For other leaders, the attitude is quite different. They are very concerned that they are seen as the center or primary person of their organization. (I will call this person, the B Type Leader.) They also delegate, but mainly responsibility, not much authority. Personally and emotionally, they are uncomfortable when members of their staff act independently or take the initiative. They can be uncomfortable when staff members are complimented or shine forth.
Now, I want to be clear. I have known very effective leaders of both kinds, but what I am suggesting here is that it is best to know which kind of leader you are. Otherwise, hiring becomes more difficult, and expectations are often unclear or miss-communicated. When such things happen conflict results. Conflict with staff is often the most difficult and costly things that can happen in a larger congregation.
Further, not all potential staff members are comfortable with both these kinds of leaders. Some, like me, function best with high autonomy. I work best with an A Leader. Others like a greater sense of security and direction. These people prefer a B Leader.
Unfortunately, both A and B Leaders tend to think that they want the best and brightest staff and want them to shine forth. On three occasions, a B Leader asked me to help prepare a short list of candidates for a parish position. He told me that he wanted the “best possible” person and I assumed this meant an outstanding person in the area of ministry. I was confused when the leader chose the person that I felt was least able on the list. On the other occasion, the leader passed over my recommendations and chose a person that he felt was just better suited for that congregation. It took me a while to figure out that I had a B leader.

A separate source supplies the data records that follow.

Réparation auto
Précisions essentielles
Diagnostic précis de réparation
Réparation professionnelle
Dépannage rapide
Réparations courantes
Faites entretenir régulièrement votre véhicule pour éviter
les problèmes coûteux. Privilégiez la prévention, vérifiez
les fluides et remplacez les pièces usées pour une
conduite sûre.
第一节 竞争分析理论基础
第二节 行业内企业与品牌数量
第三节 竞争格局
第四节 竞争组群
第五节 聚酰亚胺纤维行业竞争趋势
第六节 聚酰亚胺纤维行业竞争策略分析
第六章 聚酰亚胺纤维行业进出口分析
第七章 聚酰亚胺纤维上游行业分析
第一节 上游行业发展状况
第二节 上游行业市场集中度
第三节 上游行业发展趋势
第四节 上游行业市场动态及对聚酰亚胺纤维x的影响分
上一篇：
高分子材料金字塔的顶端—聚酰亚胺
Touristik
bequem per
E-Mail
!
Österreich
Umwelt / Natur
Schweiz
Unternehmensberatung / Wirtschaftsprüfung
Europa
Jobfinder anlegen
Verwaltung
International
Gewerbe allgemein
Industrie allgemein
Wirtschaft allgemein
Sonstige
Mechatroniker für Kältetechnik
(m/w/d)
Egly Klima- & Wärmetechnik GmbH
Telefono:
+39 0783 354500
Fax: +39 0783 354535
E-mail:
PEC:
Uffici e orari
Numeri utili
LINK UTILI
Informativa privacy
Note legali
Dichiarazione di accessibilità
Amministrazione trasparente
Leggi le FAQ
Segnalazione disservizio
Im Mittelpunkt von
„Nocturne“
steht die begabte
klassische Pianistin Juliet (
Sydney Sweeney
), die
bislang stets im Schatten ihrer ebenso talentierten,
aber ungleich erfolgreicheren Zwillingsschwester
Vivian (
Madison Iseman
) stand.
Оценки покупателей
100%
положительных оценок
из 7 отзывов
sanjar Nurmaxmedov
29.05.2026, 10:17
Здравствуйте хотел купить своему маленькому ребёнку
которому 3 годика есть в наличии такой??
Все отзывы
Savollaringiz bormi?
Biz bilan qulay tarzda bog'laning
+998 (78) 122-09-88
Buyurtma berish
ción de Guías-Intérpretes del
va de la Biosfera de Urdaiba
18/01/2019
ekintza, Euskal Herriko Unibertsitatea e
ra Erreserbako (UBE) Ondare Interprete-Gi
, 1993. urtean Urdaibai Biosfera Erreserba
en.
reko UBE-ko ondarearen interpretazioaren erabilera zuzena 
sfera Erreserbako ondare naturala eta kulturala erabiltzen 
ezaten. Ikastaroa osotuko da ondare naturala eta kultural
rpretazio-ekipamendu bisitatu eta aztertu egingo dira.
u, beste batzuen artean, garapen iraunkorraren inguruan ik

I can take this further to say that this B Leader had and continues to have conflict with staff members. He tends to hire people perceived as the best in their field and then becomes unhappy when they are perceived by the B leader to be either insubordinate or disloyal.
However, I have also known A Leaders that got into conflict with staff members, particularly staff members who were correctly perceived as highly competent, but who wanted clearer direction or were low risk takers.
I may have said enough in this blog to help you understand which type leader best describes you and how you prefer to operate. Unfortunately, experience has shown me that some leaders, even quite successful ones, do not necessarily have insight about their own behavior or expectations. If you are a leader who is unsure about which of these two descriptions best suit you, there are at least three ways to get meaningful feedback on this.
First, give a copy of this blog to your spouse and ask them which type best describes how you operate.
Second, give a copy of this blog to a trusted and competent lay leader, and then ask her which best describes you.
Third, and perhaps the most insightful, give a copy of this blog to a former staff person and ask him which best describes you.
Did I mention that feedback can sometimes be difficult? Unfortunately, it is often the best road to insight.